Protestan porque el mito oficial de que el pueblo cubano había sido salvado por unos barbudos que bajaron de la Sierra Maestra ya no les es relevante. Han crecido viendo crecer los vientres de los funcionarios comunistas mientras tienen dificultades para poner comida en la mesa. Ya no temen arriesgar sus vidas en las calles, porque de todos modos están perdiendo la vida lentamente, esperando en largas filas para comprar comida, viajando en autobuses abarrotados y soportando cortes de energía prolongados.
Una imagen resume cómo la narrativa oficial de la revolución de Fidel Castro quedó completamente destrozada: varios jóvenes izaron una bandera cubana ensangrentada encima de un vehículo policial volcado en medio de la calle. A diferencia de los patriarcas de la Revolución, no lucían barbas ni uniformes verde oliva, pero se han convertido en el nuevo símbolo de esta isla. Salieron a las calles porque creían que las calles les pertenecían.
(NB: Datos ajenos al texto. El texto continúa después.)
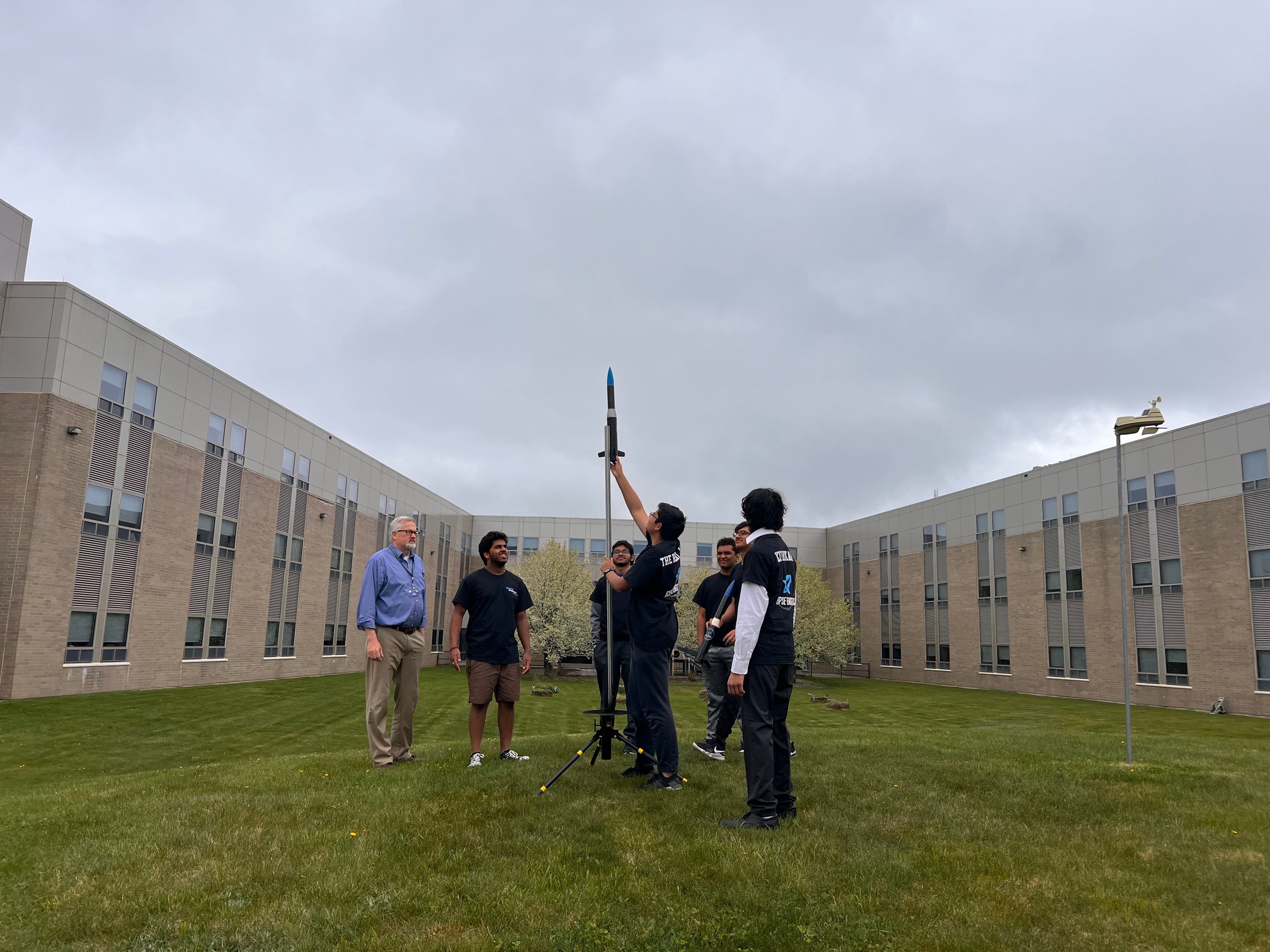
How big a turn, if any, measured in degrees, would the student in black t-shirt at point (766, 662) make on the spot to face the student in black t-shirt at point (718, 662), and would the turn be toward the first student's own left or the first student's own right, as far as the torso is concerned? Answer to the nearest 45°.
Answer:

En protestas pasadas, el régimen dependió de su leal ejército de trabajadores estatales, miembros del Comité de Defensa de la Revolución y los adoradores de Raúl Castro para frustrar las manifestaciones. De hecho, se alentó a los leales a devolver los golpes a los manifestantes con palos y piedras. Pero en las primeras horas de esta ola de protestas aparecieron pocos leales. En cambio, Díaz-Canel desató a sus fuerzas de seguridad uniformadas para sofocar las manifestaciones.
Como era de esperarse, las fuerzas de seguridad detuvieron a cientos de personas. El gobierno ha militarizado las calles de todo el país y restringido Internet para que la gente dentro y fuera de la isla crea que no hay nada que ver. En otras palabras, hicieron lo que hacen las dictaduras.
Muchos cubanos habían llegado a creer que la dictadura sería eterna, que la isla estaba maldita para siempre, que nuestras únicas opciones eran huir o callar. Otros estaban convencidos de que los cubanos eran incapaces de rebelarse, que los valientes se habían ido y una masa apática y silenciosa era todo lo que quedaba. Pero el silencio se ha roto. Y las voces que lo rompieron pertenecen, sobre todo, a los jóvenes cubanos que claman por cambios profundos en su país.
El futuro próximo está lleno de incertidumbre. Poco a poco se irá conociendo el número de muertos, detenciones y desapariciones forzadas. Para ayudar en esta tarea, es urgente que las organizaciones sociales creen líneas directas en las que las familias de los desaparecidos puedan ofrecer su información en un esfuerzo por localizar a sus seres queridos. Las Naciones Unidas y la Unión Europea han pedido al gobierno cubano que respete el derecho a protestar y que libere a todos los detenidos por manifestarse. Es poco probable que el régimen escuche sus llamadas. Pero una cosa está clara: los cubanos hemos probado la libertad y no hay vuelta atrás. No volveremos a silenciarnos.